Climate Modeling and Downscaling
Climate modeling and downscaling for better utilization of climate information for impact assessments
Global climate models (GCMs) are important tools for improving our understanding and prediction of climate on time scales ranging from months to centuries. Outputs from GCMs provide essential information for the assessments of the impacts of large-scale climate variation and change on natural resources and environments at regional and global scales. However, for impact assessments at local and finer scales, climate downscaling is needed.

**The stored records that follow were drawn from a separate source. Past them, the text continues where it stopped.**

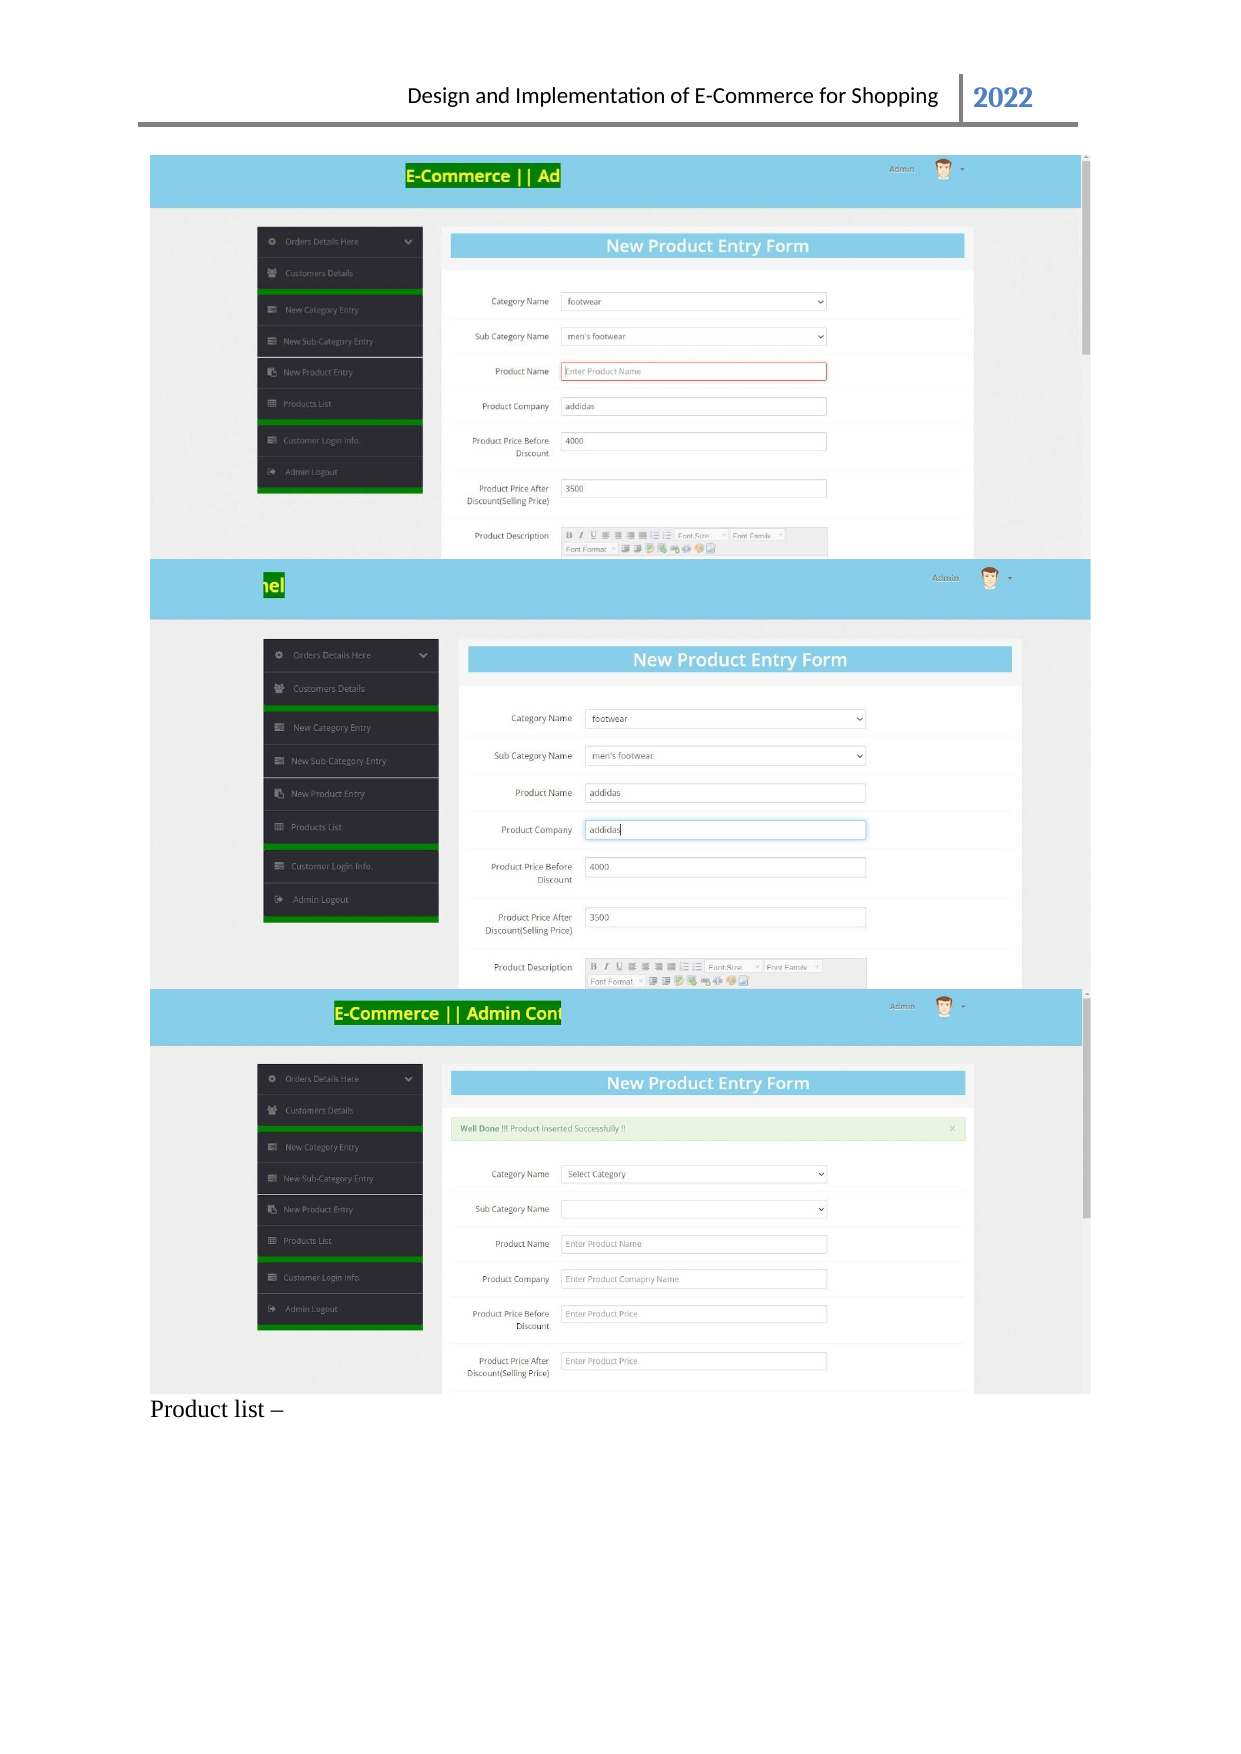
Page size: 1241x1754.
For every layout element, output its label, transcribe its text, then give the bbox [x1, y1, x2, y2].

text Product list – [150, 1394, 1090, 1423]
picture [150, 155, 1091, 1394]
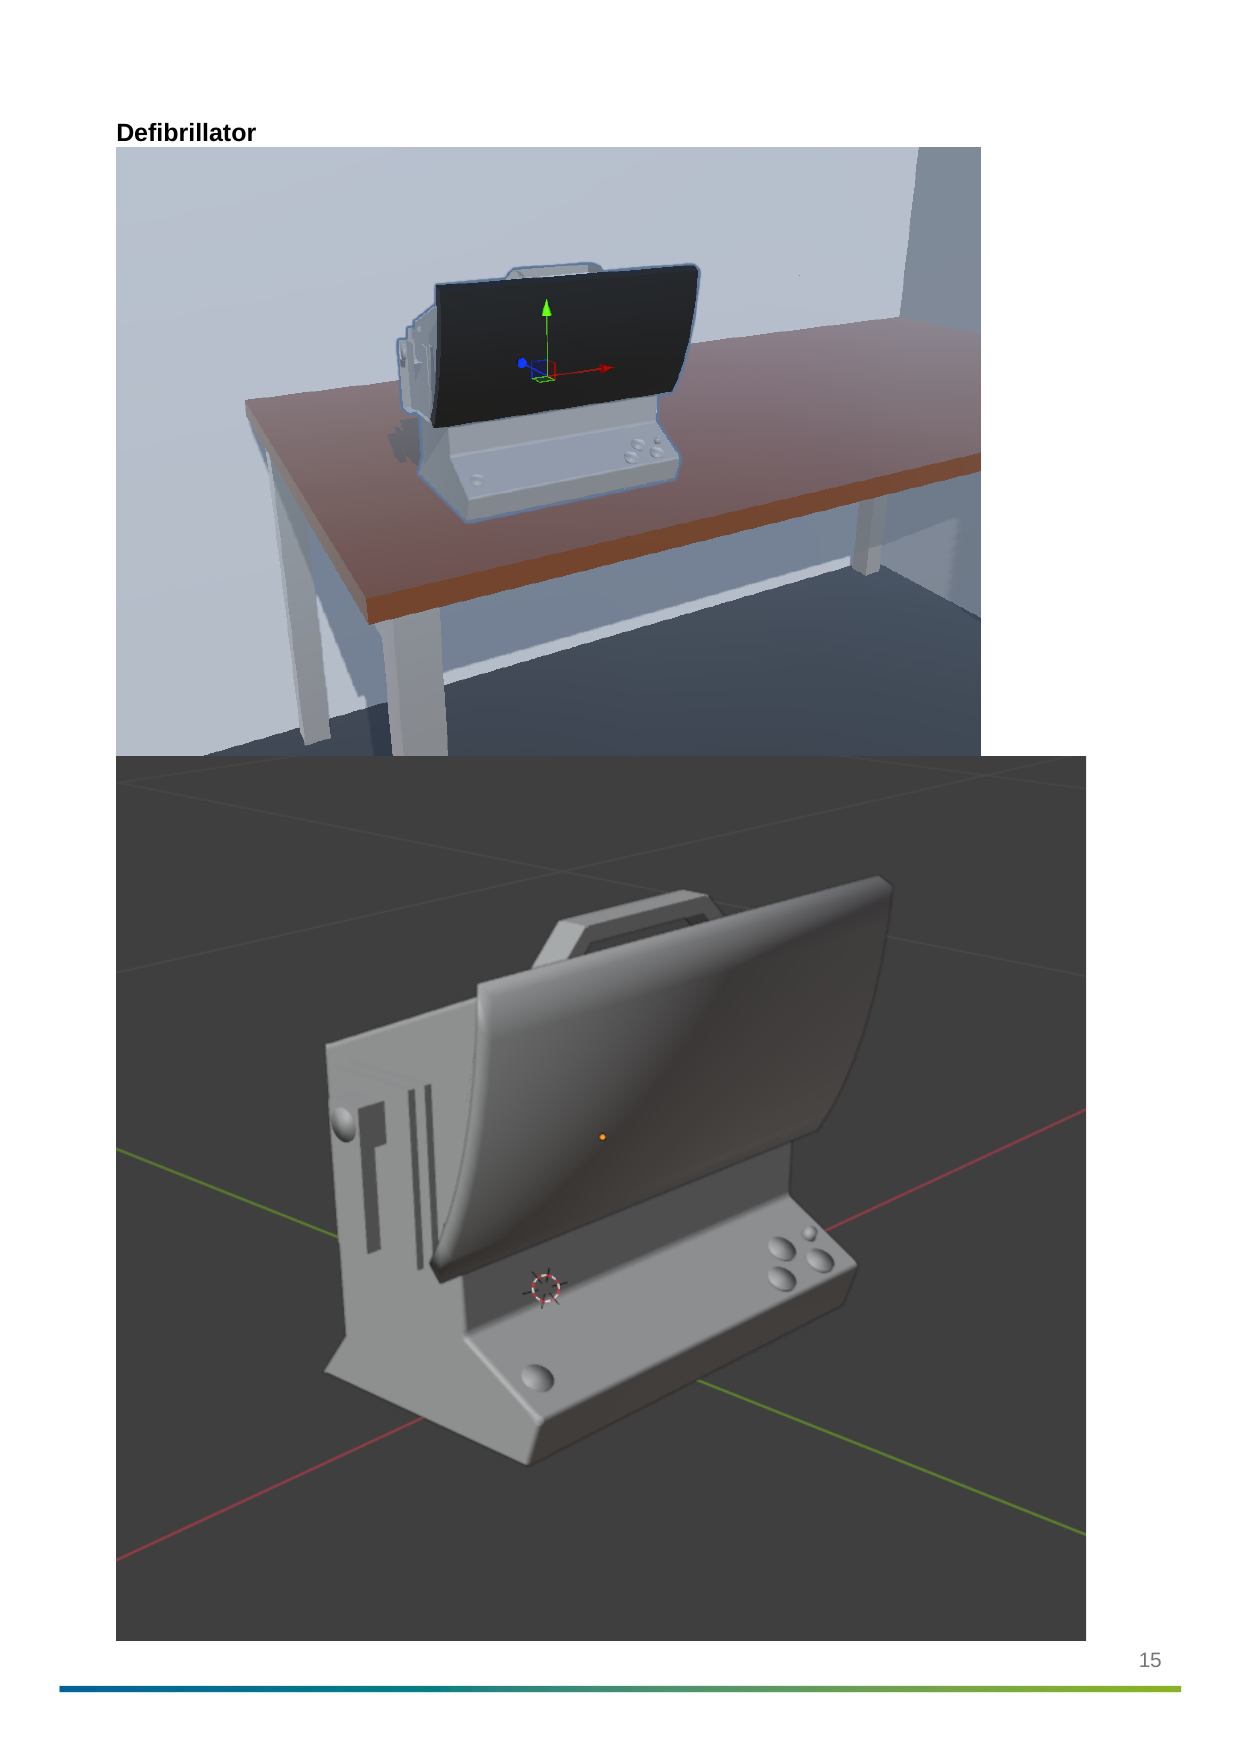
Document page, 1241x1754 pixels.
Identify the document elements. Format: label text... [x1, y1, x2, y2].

picture [0, 1680, 1240, 1752]
picture [116, 147, 1087, 1641]
text Defibrillator [116, 118, 1178, 147]
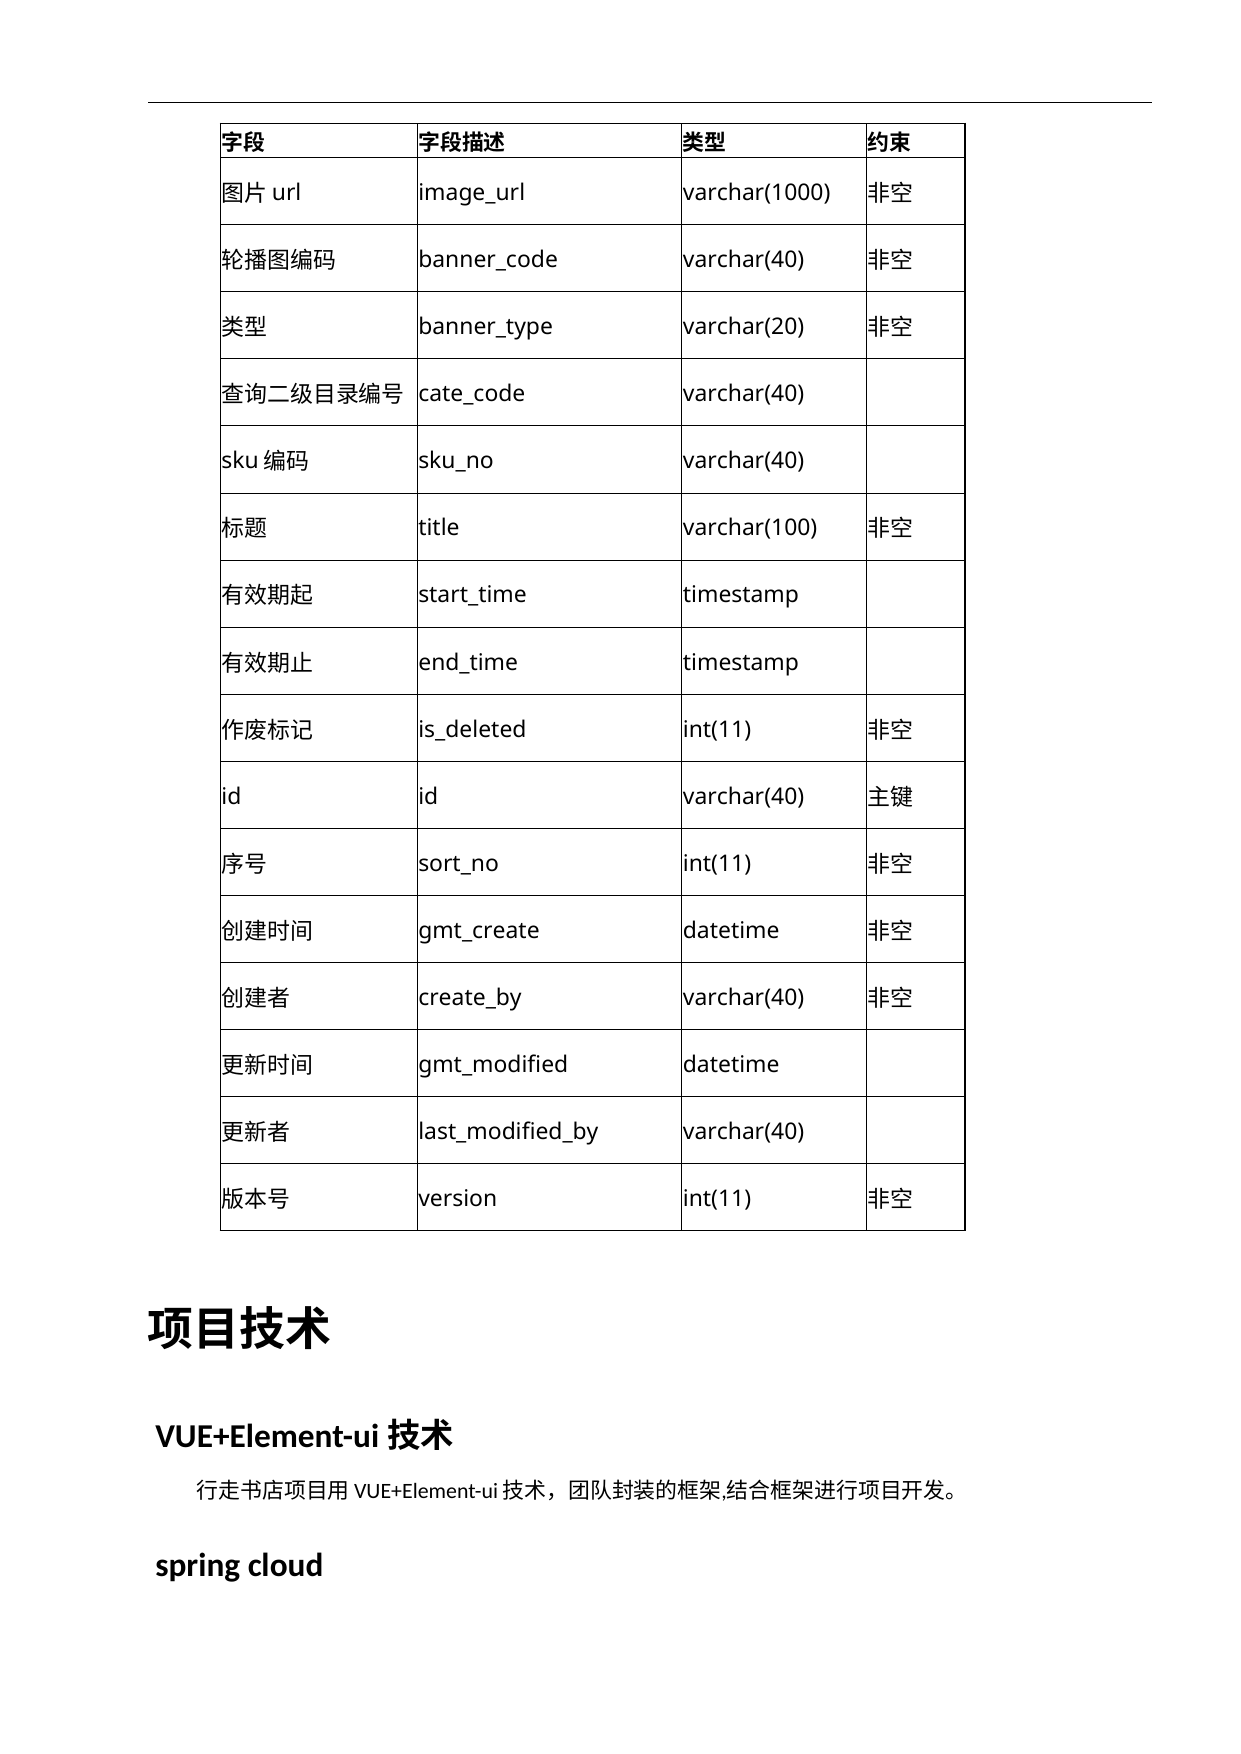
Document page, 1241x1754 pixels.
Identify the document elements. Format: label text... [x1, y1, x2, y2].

table_cell 轮播图编码 [221, 225, 417, 291]
table_cell [867, 1030, 964, 1096]
table_cell sku编码 [221, 426, 417, 492]
table_cell 查询二级目录编号 [221, 359, 417, 425]
table_cell 创建者 [221, 963, 417, 1029]
table_cell banner_code [418, 225, 681, 291]
table_cell 创建时间 [221, 896, 417, 962]
table_cell varchar(40) [682, 426, 866, 492]
table_cell 作废标记 [221, 695, 417, 761]
table_cell timestamp [682, 628, 866, 694]
table_header 字段描述 [418, 124, 681, 157]
table_cell 非空 [867, 225, 964, 291]
table_cell cate_code [418, 359, 681, 425]
table_cell varchar(40) [682, 1097, 866, 1163]
table_cell varchar(20) [682, 292, 866, 358]
table_cell create_by [418, 963, 681, 1029]
table_cell varchar(40) [682, 963, 866, 1029]
subtitle spring cloud [148, 1532, 1152, 1597]
table_cell int(11) [682, 695, 866, 761]
table_cell [867, 561, 964, 627]
table_cell [867, 426, 964, 492]
table_cell id [418, 762, 681, 828]
table_cell varchar(100) [682, 494, 866, 559]
table_cell 非空 [867, 896, 964, 962]
table_cell 非空 [867, 158, 964, 224]
table_cell 类型 [221, 292, 417, 358]
table_cell 非空 [867, 292, 964, 358]
table_cell 有效期起 [221, 561, 417, 627]
table_cell 有效期止 [221, 628, 417, 694]
table_cell [867, 359, 964, 425]
subtitle 项目技术 [148, 1276, 1152, 1374]
table_header 约束 [867, 124, 964, 157]
table_cell int(11) [682, 829, 866, 895]
table_cell banner_type [418, 292, 681, 358]
table_cell 更新时间 [221, 1030, 417, 1096]
table_cell gmt_modified [418, 1030, 681, 1096]
table_cell 非空 [867, 829, 964, 895]
table_cell 更新者 [221, 1097, 417, 1163]
table_cell version [418, 1164, 681, 1230]
table_cell title [418, 494, 681, 559]
table_cell [867, 1097, 964, 1163]
table_cell int(11) [682, 1164, 866, 1230]
table_cell sku_no [418, 426, 681, 492]
table_cell 版本号 [221, 1164, 417, 1230]
table_cell last_modified_by [418, 1097, 681, 1163]
table_cell 非空 [867, 963, 964, 1029]
table_cell varchar(40) [682, 762, 866, 828]
table_cell id [221, 762, 417, 828]
table_cell datetime [682, 896, 866, 962]
table_cell start_time [418, 561, 681, 627]
table_header 字段 [221, 124, 417, 157]
table_cell 非空 [867, 494, 964, 559]
table_cell 序号 [221, 829, 417, 895]
table_cell varchar(40) [682, 359, 866, 425]
table_cell 图片url [221, 158, 417, 224]
text 行走书店项目用VUE+Element-ui技术，团队封装的框架,结合框架进行项目开发。 [148, 1472, 1152, 1505]
table_cell 主键 [867, 762, 964, 828]
table_cell [867, 628, 964, 694]
table_header 类型 [682, 124, 866, 157]
table_cell gmt_create [418, 896, 681, 962]
table_cell 非空 [867, 695, 964, 761]
table_cell sort_no [418, 829, 681, 895]
table_cell varchar(1000) [682, 158, 866, 224]
table_cell image_url [418, 158, 681, 224]
table_cell datetime [682, 1030, 866, 1096]
table_cell varchar(40) [682, 225, 866, 291]
table_cell is_deleted [418, 695, 681, 761]
table_cell timestamp [682, 561, 866, 627]
table_cell 非空 [867, 1164, 964, 1230]
table_cell 标题 [221, 494, 417, 559]
table_cell end_time [418, 628, 681, 694]
subtitle VUE+Element-ui 技术 [148, 1401, 1152, 1466]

Climate downscaling is a practice whereby coarse-resolution climate data – either global reanalysis or GCM outputs – are fed to physically based models (dynamical downscaling) or empirically based formulas (statistical downscaling) to simulate regional- and local-scale climate at much finer spatial and temporal resolutions. The need to climate downscaling has grown tremendously in the past decades, as the scientific community endeavors to address an increasing number of weather and climate impacts issues related to agriculture, water resources, human health, agriculture, transportation, and urban planning.
RAL scientists and engineers have developed a multiple tools for climate modeling and climate downscaling including the WRF-RTFDDA (Weather Research and Forecasting – Real Time Four Dimensional Data Assimilation) system, the CFDDA (Climate Four Dimensional Data Assimilation) system, the WRF-Hydro (WRF-Hydrology) system, and the WRF-Chem-RTFDDA (WRF-Chemistry-RTFDDA) system. These tools have been applied over the U.S., the Middle East, Asia and Africa for the examination of the impacts of climate and climate change on water resources, dust, air quality and ecosystems.